I disagree with this. Just like, as a side note, I disagree with anybody who tries to disparage viral content as “gimmick-driven” when, in reality, gimmicks are ideas that are so fucking good they get their own category.
Anyway. I believe that Ideas > Stories. At least when it comes to digital/social/advertising. Because ideas are their natural medium. Social media is, almost exclusively, a conveyor belt of ideas. Ideas shine brighter and sharper than stories here simply because that’s what the medium is designed for. Context-free, rapidly metabolized, the meaning meant to be passed along like a relay baton. Books we read in the quiet solitude, movies we watch in loud theaters. Each medium gives us a different way to bring ourselves to it. This sounds so extremely obvious, but the agency-mind resists it because it feels the siren song of story’s “prestige.”

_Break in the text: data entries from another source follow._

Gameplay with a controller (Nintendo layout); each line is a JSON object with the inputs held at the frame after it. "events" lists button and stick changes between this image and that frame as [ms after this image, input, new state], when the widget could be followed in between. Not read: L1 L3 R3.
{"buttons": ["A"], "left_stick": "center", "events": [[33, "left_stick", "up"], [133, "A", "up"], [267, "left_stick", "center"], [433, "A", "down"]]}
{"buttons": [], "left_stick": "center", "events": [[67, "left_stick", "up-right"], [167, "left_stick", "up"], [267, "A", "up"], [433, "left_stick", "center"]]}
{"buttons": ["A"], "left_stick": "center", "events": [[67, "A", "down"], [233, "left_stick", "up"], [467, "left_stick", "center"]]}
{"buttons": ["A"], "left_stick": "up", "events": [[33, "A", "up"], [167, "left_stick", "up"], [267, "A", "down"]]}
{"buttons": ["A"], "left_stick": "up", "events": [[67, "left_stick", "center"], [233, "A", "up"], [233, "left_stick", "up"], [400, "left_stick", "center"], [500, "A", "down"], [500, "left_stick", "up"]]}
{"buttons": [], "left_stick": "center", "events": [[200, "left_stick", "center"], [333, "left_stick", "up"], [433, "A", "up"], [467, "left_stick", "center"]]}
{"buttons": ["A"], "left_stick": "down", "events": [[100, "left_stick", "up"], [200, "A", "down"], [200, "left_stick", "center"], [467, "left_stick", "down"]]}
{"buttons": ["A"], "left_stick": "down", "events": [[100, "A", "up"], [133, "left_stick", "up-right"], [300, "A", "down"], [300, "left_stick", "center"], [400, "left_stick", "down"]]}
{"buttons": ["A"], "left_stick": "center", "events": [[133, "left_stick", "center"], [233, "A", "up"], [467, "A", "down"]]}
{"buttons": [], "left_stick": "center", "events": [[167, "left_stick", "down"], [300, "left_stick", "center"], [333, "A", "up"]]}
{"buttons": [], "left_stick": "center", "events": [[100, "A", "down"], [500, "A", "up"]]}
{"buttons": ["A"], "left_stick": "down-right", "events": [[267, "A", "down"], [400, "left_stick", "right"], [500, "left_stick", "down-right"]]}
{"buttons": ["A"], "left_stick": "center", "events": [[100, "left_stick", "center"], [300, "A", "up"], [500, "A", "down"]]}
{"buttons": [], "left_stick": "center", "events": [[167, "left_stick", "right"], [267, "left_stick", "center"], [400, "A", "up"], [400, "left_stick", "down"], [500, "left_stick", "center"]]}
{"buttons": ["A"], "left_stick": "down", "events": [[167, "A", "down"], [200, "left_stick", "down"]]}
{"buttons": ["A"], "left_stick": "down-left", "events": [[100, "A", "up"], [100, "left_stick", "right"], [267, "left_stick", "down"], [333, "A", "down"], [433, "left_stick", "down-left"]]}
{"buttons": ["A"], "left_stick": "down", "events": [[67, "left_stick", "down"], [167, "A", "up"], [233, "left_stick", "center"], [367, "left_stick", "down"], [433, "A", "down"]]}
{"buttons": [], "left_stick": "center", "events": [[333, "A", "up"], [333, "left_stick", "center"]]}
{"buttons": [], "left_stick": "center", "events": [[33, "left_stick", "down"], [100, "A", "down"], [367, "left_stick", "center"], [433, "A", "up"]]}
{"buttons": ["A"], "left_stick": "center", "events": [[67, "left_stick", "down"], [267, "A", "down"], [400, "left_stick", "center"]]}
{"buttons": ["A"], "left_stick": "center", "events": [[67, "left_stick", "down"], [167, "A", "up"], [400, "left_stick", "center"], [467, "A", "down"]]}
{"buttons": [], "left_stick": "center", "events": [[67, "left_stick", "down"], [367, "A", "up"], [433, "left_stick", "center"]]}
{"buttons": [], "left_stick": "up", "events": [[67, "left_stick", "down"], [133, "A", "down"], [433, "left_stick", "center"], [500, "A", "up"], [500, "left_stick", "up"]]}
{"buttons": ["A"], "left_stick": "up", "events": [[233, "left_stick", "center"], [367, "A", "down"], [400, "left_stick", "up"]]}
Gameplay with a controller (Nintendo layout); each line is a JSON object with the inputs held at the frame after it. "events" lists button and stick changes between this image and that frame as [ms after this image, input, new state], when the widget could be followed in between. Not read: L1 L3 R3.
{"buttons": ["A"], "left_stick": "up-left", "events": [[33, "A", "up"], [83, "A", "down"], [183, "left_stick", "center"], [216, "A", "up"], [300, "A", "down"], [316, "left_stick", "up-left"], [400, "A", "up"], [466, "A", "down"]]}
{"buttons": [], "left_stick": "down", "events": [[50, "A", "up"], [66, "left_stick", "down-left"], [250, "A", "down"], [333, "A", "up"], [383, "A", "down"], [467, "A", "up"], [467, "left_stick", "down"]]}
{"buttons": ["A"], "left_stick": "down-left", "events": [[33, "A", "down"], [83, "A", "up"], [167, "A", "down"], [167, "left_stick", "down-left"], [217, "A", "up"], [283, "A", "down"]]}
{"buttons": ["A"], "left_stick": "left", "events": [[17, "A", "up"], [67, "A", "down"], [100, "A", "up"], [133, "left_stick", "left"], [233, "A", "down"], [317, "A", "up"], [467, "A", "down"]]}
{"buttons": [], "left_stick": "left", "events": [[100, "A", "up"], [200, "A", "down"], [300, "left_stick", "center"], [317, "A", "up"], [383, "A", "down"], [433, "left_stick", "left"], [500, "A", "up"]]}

But the thing is: ideas are art. And they’re hard to do well. It takes a ton of work and insight and thought and execution to line everything up inside the singularity of an idea. It’s a beautiful thing. When I say Ideas > Stories, I mean it aspirationaly.
Even Shakespeare understands this. As Hamlet tells us, what we need is “more matter, less art.” And we can read this without the Freudian subtext!
The example I always go back to, even though it’s old now, is this video, Guy Plays Soccer With Lions. What a great headline. You’re going to click it. Why? Because of the IDEA of a guy playing soccer with lions. You want to see that idea come to life.
Watch the video.
We don’t see a guy play soccer with lions until over a full minute in, nearly halfway through the video. Now YouTube can also show the most-watched portions of a video and, guess what, the big spikes come when THE GUY IS PLAYING SOCCER WITH LIONS.
So what the hell are they doing for a full minute before giving us the goods? They’re falling into The Story Trap, telling story for the sake of being viewed as storytellers. A fundamental misunderstanding of the ways an audience engages with the social medium. It cost them engagement and it cost audiences a broken promise from the brand.
Ideas > Stories. Guy Playing Soccer With Lions > Learning About A Guy In A Suit’s Relationship To Lions. Gimmick > Not Gimmick.